Terwijl Siru Ramen dat las, was het hem alsof de schellen van zijn ogen vielen en wat hij voorheen nooit had kunnen vatten, dat was hem nu op eenmaal klaar en duidelijk.

Christus Jezus was God, maar was ook mens. Tevens werd hij bepaald bij de geschiedenis van Lucas 2 en verstond hij iets van het engelenlied. Ook kwam hem voor de geest het woord van Paulus: De verborgenheid der godzaligheid is groot. God is geopenbaard in 't vlees. God Zelf was dus mens geworden, opdat mensen zouden kunnen zalig worden in de gemeenschap met God.

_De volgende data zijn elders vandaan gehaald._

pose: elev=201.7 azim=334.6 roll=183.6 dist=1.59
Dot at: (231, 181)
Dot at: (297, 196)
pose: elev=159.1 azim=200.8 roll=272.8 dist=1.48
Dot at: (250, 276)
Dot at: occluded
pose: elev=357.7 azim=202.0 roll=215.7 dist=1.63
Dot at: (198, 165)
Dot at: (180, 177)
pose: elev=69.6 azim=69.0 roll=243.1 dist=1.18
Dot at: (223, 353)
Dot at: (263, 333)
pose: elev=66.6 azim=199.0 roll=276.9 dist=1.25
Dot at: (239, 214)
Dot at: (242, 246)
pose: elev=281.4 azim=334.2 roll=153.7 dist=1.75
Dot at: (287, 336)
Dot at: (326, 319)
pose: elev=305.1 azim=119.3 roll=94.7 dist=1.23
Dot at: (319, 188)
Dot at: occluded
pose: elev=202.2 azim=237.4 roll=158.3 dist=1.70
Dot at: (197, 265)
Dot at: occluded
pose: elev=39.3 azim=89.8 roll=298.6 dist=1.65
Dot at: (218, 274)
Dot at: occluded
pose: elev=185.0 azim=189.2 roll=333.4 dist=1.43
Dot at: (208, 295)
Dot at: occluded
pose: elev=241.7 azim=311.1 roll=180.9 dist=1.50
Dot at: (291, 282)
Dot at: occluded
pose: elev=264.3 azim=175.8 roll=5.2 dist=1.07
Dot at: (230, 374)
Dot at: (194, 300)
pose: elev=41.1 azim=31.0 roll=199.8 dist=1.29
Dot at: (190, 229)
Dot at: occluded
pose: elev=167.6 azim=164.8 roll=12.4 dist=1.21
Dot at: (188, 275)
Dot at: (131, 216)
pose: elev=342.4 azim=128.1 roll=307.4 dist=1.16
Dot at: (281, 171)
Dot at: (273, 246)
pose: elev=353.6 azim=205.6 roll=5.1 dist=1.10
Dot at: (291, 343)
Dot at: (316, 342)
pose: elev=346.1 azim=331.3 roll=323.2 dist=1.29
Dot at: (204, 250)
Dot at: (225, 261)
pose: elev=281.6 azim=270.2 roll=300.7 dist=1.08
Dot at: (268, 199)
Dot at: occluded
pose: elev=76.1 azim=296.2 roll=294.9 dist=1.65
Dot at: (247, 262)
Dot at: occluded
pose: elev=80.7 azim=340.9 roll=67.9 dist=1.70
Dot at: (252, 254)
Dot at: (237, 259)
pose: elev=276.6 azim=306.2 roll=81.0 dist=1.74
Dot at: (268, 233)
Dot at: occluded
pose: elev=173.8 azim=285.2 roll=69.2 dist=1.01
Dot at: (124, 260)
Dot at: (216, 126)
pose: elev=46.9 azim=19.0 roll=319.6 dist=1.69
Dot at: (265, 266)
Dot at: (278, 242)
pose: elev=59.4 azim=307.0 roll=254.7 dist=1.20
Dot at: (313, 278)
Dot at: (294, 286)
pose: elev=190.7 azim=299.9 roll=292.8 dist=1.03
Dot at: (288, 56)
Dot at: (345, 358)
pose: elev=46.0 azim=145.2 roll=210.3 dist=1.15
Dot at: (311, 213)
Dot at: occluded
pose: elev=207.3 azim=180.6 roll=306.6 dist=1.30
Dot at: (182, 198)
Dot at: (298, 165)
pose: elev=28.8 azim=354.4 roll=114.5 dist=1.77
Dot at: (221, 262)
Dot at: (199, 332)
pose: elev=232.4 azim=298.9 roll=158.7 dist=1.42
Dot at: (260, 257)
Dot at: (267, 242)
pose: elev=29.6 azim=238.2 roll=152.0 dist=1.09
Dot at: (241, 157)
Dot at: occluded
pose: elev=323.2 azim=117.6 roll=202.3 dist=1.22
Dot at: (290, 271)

Hoe zeer deze waarheid hem verblijdde, toch was hem nog veel duister en dreef dit hem uit tot het vragen om meer licht. Terwijl hij met zijn Bijbel in de hand om meer licht omtrent de Persoon van Christus bad, sloeg hij onwillekeurig de bladen om en las: Die, Die geen zonde gekend heeft, heeft God zonde voor ons gemaakt, opdat wij zouden worden rechtvaardigheid Gods in Hem. En het was hem of bij het lezen van die woorden een helder licht in zijn ziel werd ontstoken. Daar zag en geloofde hij het: in Christus Jezus was genade en zaligheid voor arme en verlegen zondaren, omdat Hij, Die gesn zonde had gekend, tot zonde was gemaakt. Het was Siru, Ramen of hij duidelijk zag, waarom Jezus God en mens in één persoon moest zijn.

Wat hij verder te doorleven kreeg, zullen wij bij leven en welzijn de volgende week verder vertellen. Voor ditmaal eindig ik weer met de hartelijke groeten aan alle neven en nichten.

OOM KOOS

Dit artikel werd u aangeboden door: Staatkundig Gereformeerde Partij

Deze tekst is geautomatiseerd gemaakt en kan nog fouten bevatten. Digibron werkt voortdurend aan correctie. Klik voor het origineel door naar de pdf. Voor opmerkingen, vragen, informatie: contact.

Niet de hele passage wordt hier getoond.